» **About this task**: Search the material for the string "recorded", then show every line where it turns up.

» **Entries shown**:
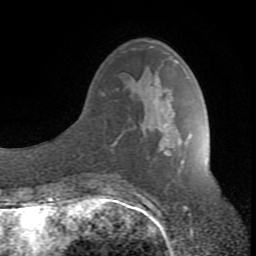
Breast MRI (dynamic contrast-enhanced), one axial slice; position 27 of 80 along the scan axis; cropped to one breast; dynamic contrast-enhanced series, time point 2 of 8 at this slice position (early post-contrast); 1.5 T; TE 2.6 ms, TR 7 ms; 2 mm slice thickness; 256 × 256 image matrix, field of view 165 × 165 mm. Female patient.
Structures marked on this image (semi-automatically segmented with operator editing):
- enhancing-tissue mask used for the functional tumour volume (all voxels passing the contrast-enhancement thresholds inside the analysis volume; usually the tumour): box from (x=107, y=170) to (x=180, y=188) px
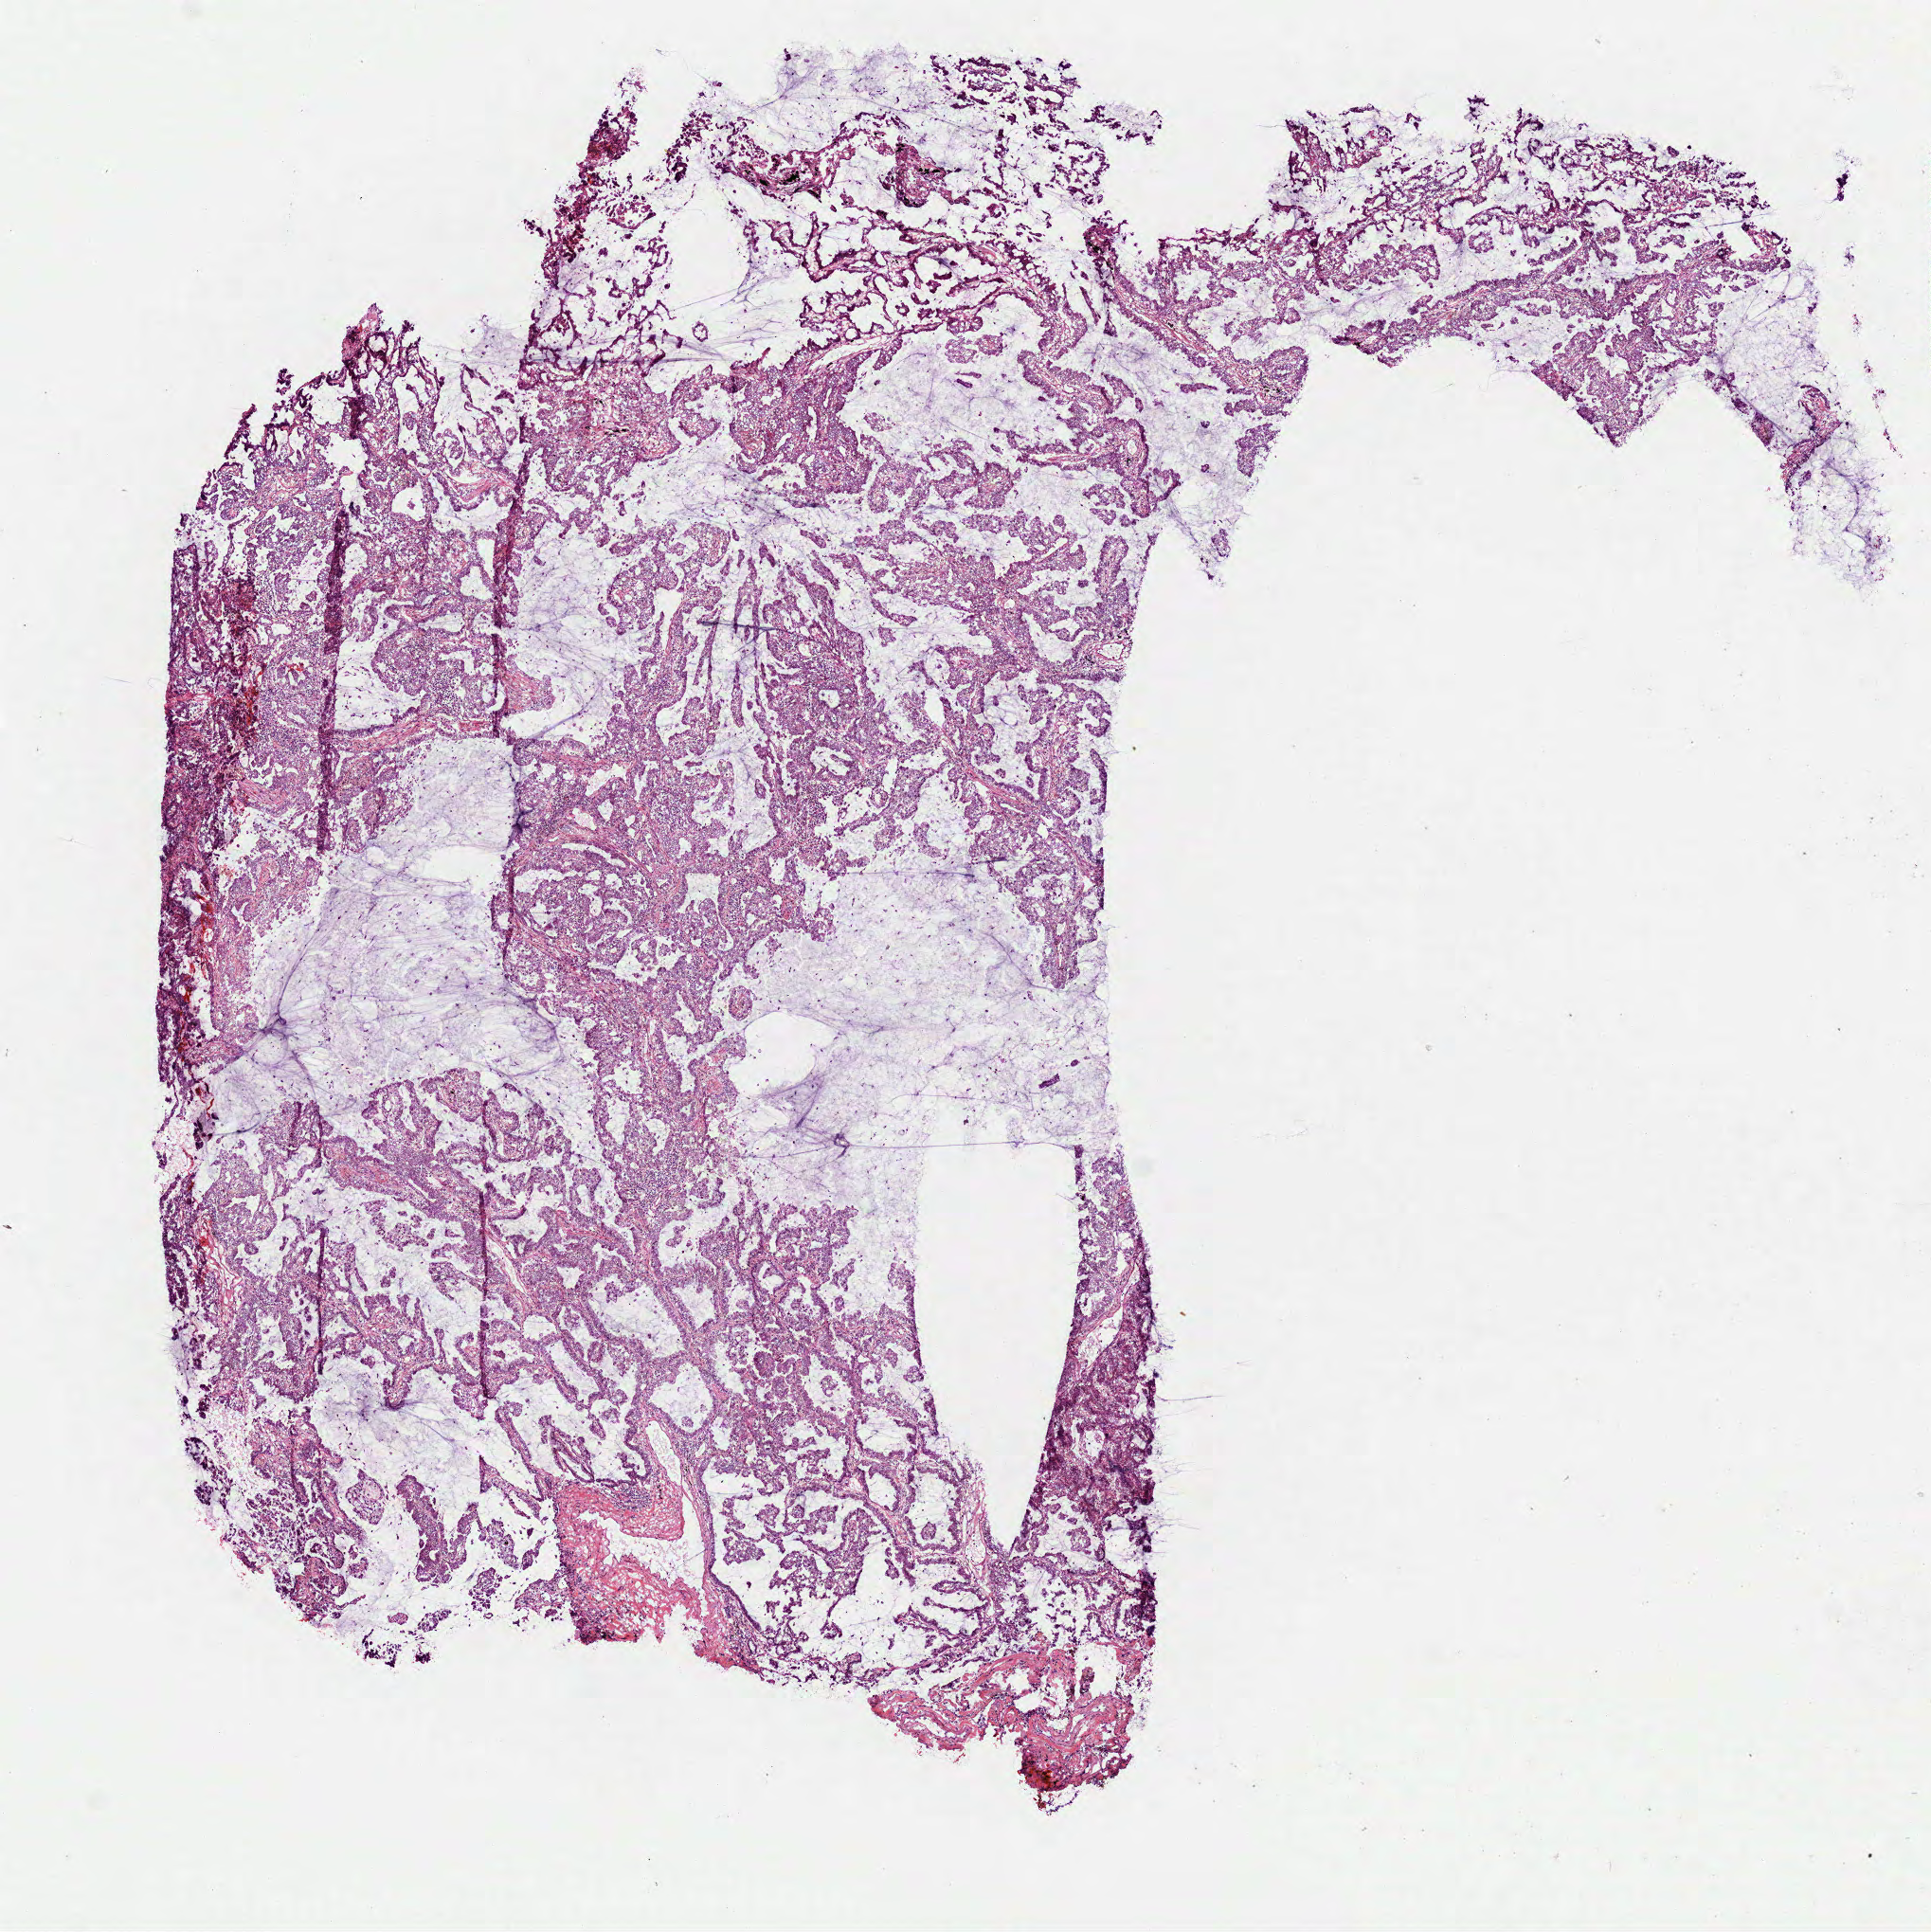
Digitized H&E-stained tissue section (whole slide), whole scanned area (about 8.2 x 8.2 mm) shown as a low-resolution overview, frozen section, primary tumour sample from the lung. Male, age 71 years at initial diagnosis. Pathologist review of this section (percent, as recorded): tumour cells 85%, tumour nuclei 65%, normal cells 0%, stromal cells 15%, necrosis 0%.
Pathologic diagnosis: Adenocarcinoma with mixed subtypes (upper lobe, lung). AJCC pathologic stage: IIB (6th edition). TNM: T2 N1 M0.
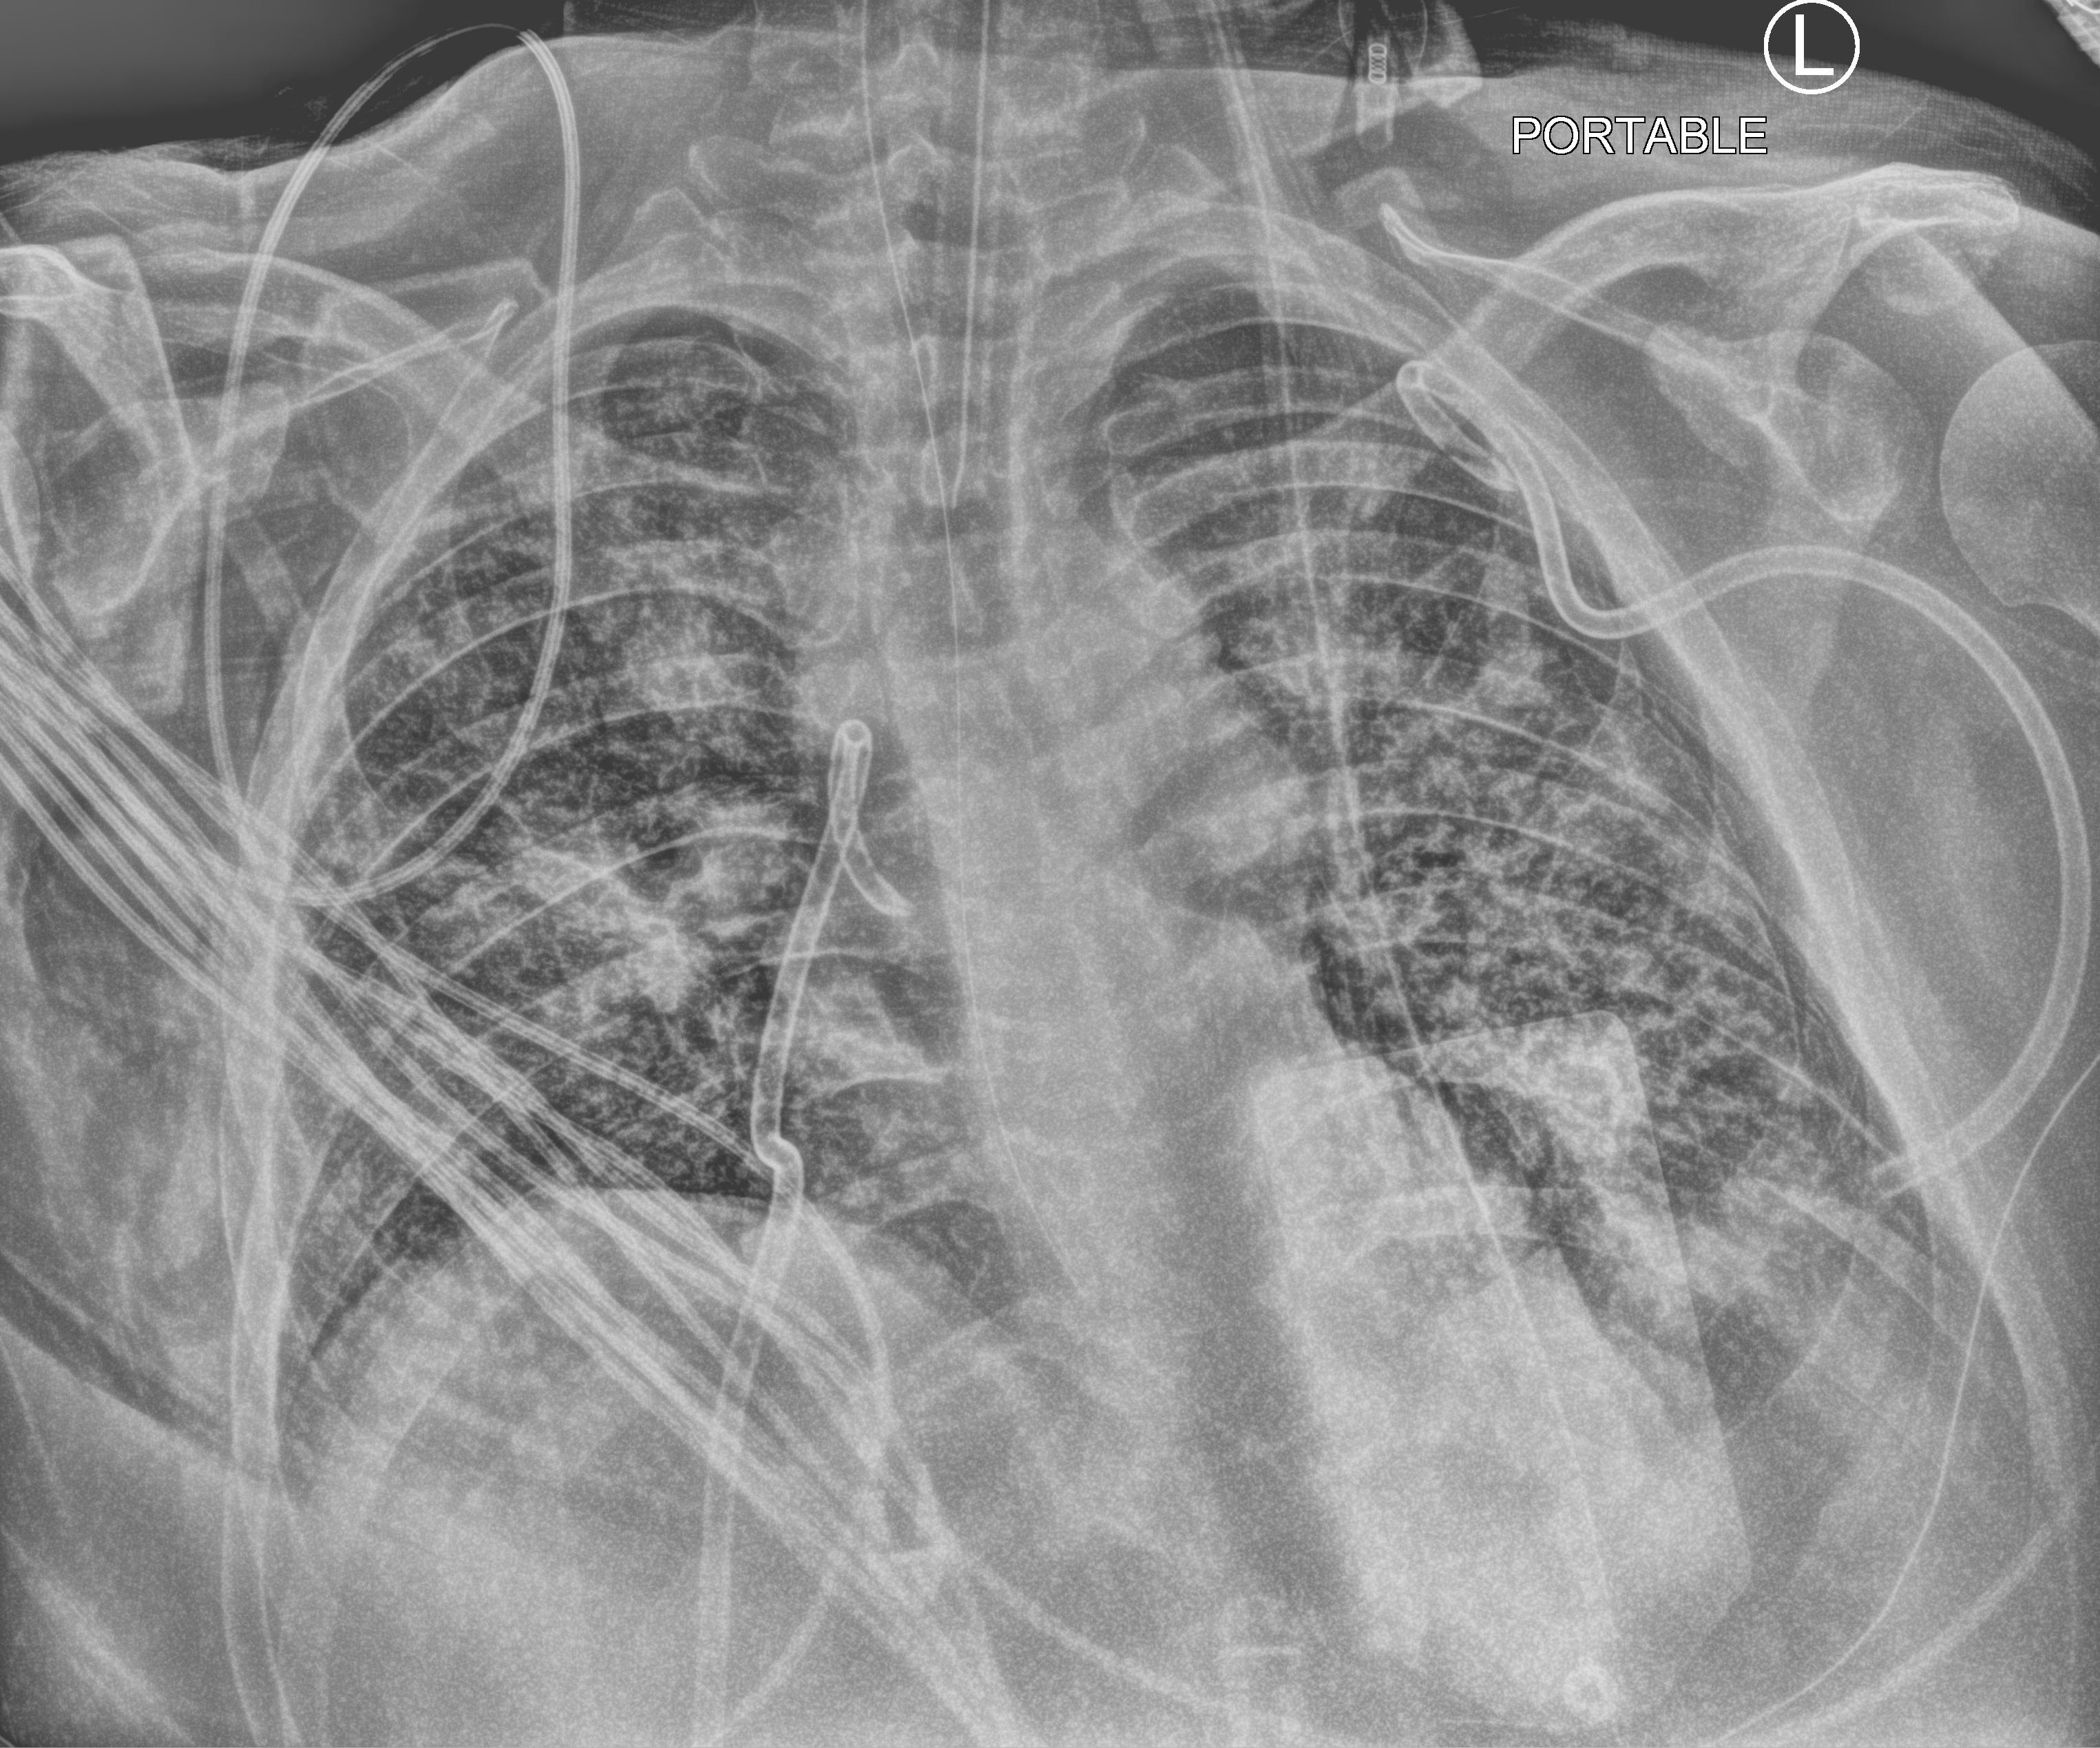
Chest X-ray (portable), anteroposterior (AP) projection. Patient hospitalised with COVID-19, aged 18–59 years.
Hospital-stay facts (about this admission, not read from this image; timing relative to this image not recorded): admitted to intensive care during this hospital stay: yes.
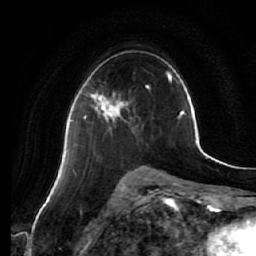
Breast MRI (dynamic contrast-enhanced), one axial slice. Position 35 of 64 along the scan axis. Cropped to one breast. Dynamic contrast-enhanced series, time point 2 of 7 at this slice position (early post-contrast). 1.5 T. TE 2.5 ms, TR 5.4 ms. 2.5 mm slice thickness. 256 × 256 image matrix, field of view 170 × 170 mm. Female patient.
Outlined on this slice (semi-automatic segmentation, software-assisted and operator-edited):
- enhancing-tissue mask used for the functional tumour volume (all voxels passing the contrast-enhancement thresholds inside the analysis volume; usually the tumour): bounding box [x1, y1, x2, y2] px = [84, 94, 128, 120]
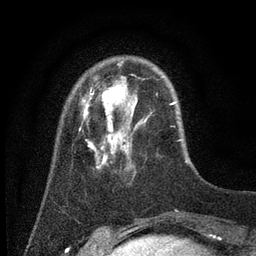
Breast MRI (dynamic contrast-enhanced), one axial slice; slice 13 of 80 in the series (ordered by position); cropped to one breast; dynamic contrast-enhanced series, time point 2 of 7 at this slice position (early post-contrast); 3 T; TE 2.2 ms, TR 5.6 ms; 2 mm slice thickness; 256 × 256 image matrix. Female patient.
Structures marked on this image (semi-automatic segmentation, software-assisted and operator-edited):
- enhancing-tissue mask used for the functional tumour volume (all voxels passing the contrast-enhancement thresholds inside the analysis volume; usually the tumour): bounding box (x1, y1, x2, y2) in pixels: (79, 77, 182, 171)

» **Response to this exercise**:
Digitized H&E-stained tissue section (whole slide), whole scanned area (about 8.2 x 8.2 mm) shown as a low-resolution overview, frozen section, primary tumour sample from the lung. Male, age 71 years at initial diagnosis. Pathologist review of this section (percent, as recorded): tumour cells 85%, tumour nuclei 65%, normal cells 0%, stromal cells 15%, necrosis 0%.
Hospital-stay facts (about this admission, not read from this image; timing relative to this image not recorded): admitted to intensive care during this hospital stay: yes.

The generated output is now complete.